The Port of Douala is the Cameroon’s major seaport. Located on the shores of the Wouri River estuary some 24 kilometers upstream and about 210 kilometers west of Yaounde, the city has road, rail, and air connections to all of the country’s major cities. This deep-water port is home to most of the country’s international trade, and it has facilities dedicated to cargoes that include timber, gasoline, bauxite, and bananas. It has serves a busy fishing industry.
The Port of Douala is among central Africa’s most important industrial centers. It is home to breweries, food-processing plants, and factories that produce palm-oil, soap, building materials, plastics, soaps, glass, bicycles, and paper goods. The port includes a ship repairing facility. In 1987, the population of the Port of Douala city was over 810 thousand people, and in 1991, the urban area contained around 1.6 million people.
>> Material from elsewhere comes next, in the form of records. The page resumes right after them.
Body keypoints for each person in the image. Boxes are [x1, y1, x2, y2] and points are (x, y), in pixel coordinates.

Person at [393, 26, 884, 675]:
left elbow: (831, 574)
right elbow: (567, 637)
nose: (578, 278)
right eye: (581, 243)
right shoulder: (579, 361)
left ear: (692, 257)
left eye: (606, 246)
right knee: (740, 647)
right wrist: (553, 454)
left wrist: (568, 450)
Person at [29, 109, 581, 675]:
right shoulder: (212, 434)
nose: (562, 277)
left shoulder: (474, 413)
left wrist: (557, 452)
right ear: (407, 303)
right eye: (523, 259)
Portuguese explorers were the first Europeans to come to the Port of Douala in the late 15th Century. By the middle 17th Century, immigrants from Africa’s interior had created a town there. It probably got its name from Duala, the name of the ethic group that settled the area.
In the 18th Century, it became a focal point for the slave trade known as Cameroons Town. The Port of Douala came under the rule of Germany in 1884 when it was made capital of the German protectorate of Cameroon. In 1907, it was renamed Douala, and it became part of the French colony in 1919. The Port of Douala was capital of Cameroon from 1940 to 1946.
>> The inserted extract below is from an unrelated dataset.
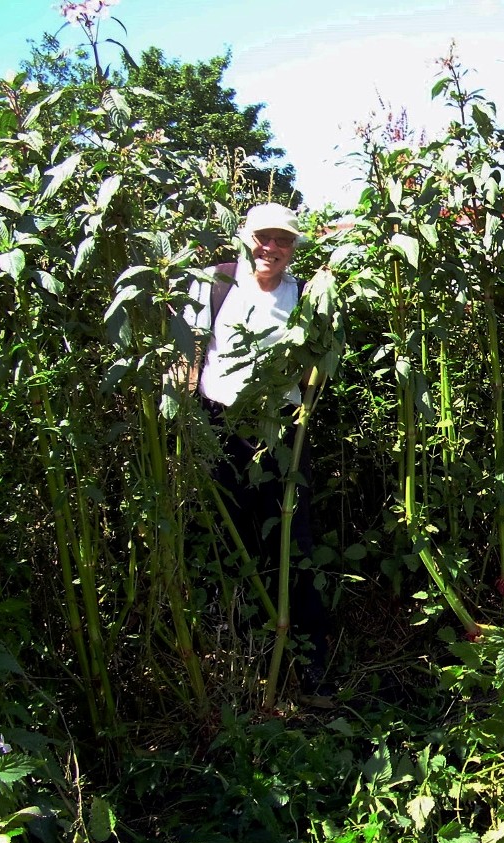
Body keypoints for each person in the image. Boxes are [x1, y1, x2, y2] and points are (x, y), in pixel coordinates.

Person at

Modern Douala is a mix of modern, colonial, and traditional architecture. The city grew quickly after World War II, becoming the country’s most populous city today. It is a patch-work of western-style residential neighborhoods sprinkled with poorer areas where unskilled workers who have migrated from Cameroon and other countries in Africa.
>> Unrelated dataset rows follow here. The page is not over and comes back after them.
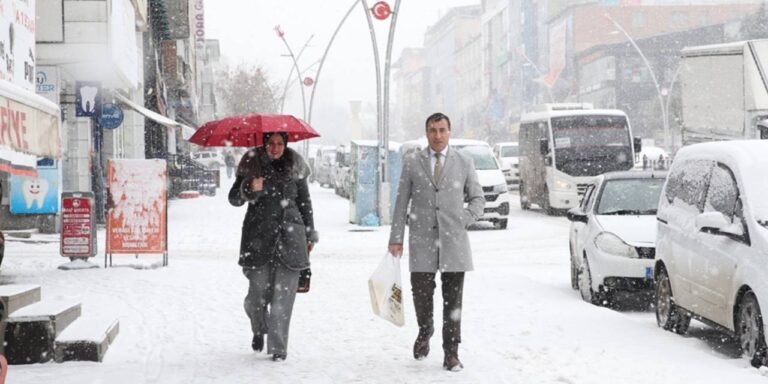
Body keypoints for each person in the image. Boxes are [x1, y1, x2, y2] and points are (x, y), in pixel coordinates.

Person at [388, 112, 484, 372]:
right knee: (421, 293)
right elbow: (400, 203)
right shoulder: (412, 162)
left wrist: (463, 218)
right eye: (433, 130)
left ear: (449, 132)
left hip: (454, 244)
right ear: (426, 132)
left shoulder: (464, 162)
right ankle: (425, 329)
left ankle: (451, 352)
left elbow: (478, 199)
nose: (438, 135)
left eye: (442, 130)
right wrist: (396, 238)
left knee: (453, 302)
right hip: (422, 241)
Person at [228, 132, 318, 362]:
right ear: (265, 143)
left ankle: (278, 349)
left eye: (280, 144)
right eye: (271, 143)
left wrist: (309, 234)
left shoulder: (295, 165)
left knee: (283, 299)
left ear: (285, 145)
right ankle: (259, 327)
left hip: (291, 237)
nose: (276, 148)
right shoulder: (251, 162)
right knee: (256, 298)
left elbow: (305, 203)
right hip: (258, 239)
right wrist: (249, 186)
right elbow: (234, 199)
The modern Port of Douala is divided into quarters. While Bonajo is the commercial and administrative center, Akwa is center to the city’s nightlife. Many French and Lebanese ex-patriates live in the Port of Douala today, working in the petroleum industry. The Port of Douala may well have the highest cost of living of all African cities. In 2007, it was ranked as the world’s 24th most expensive city.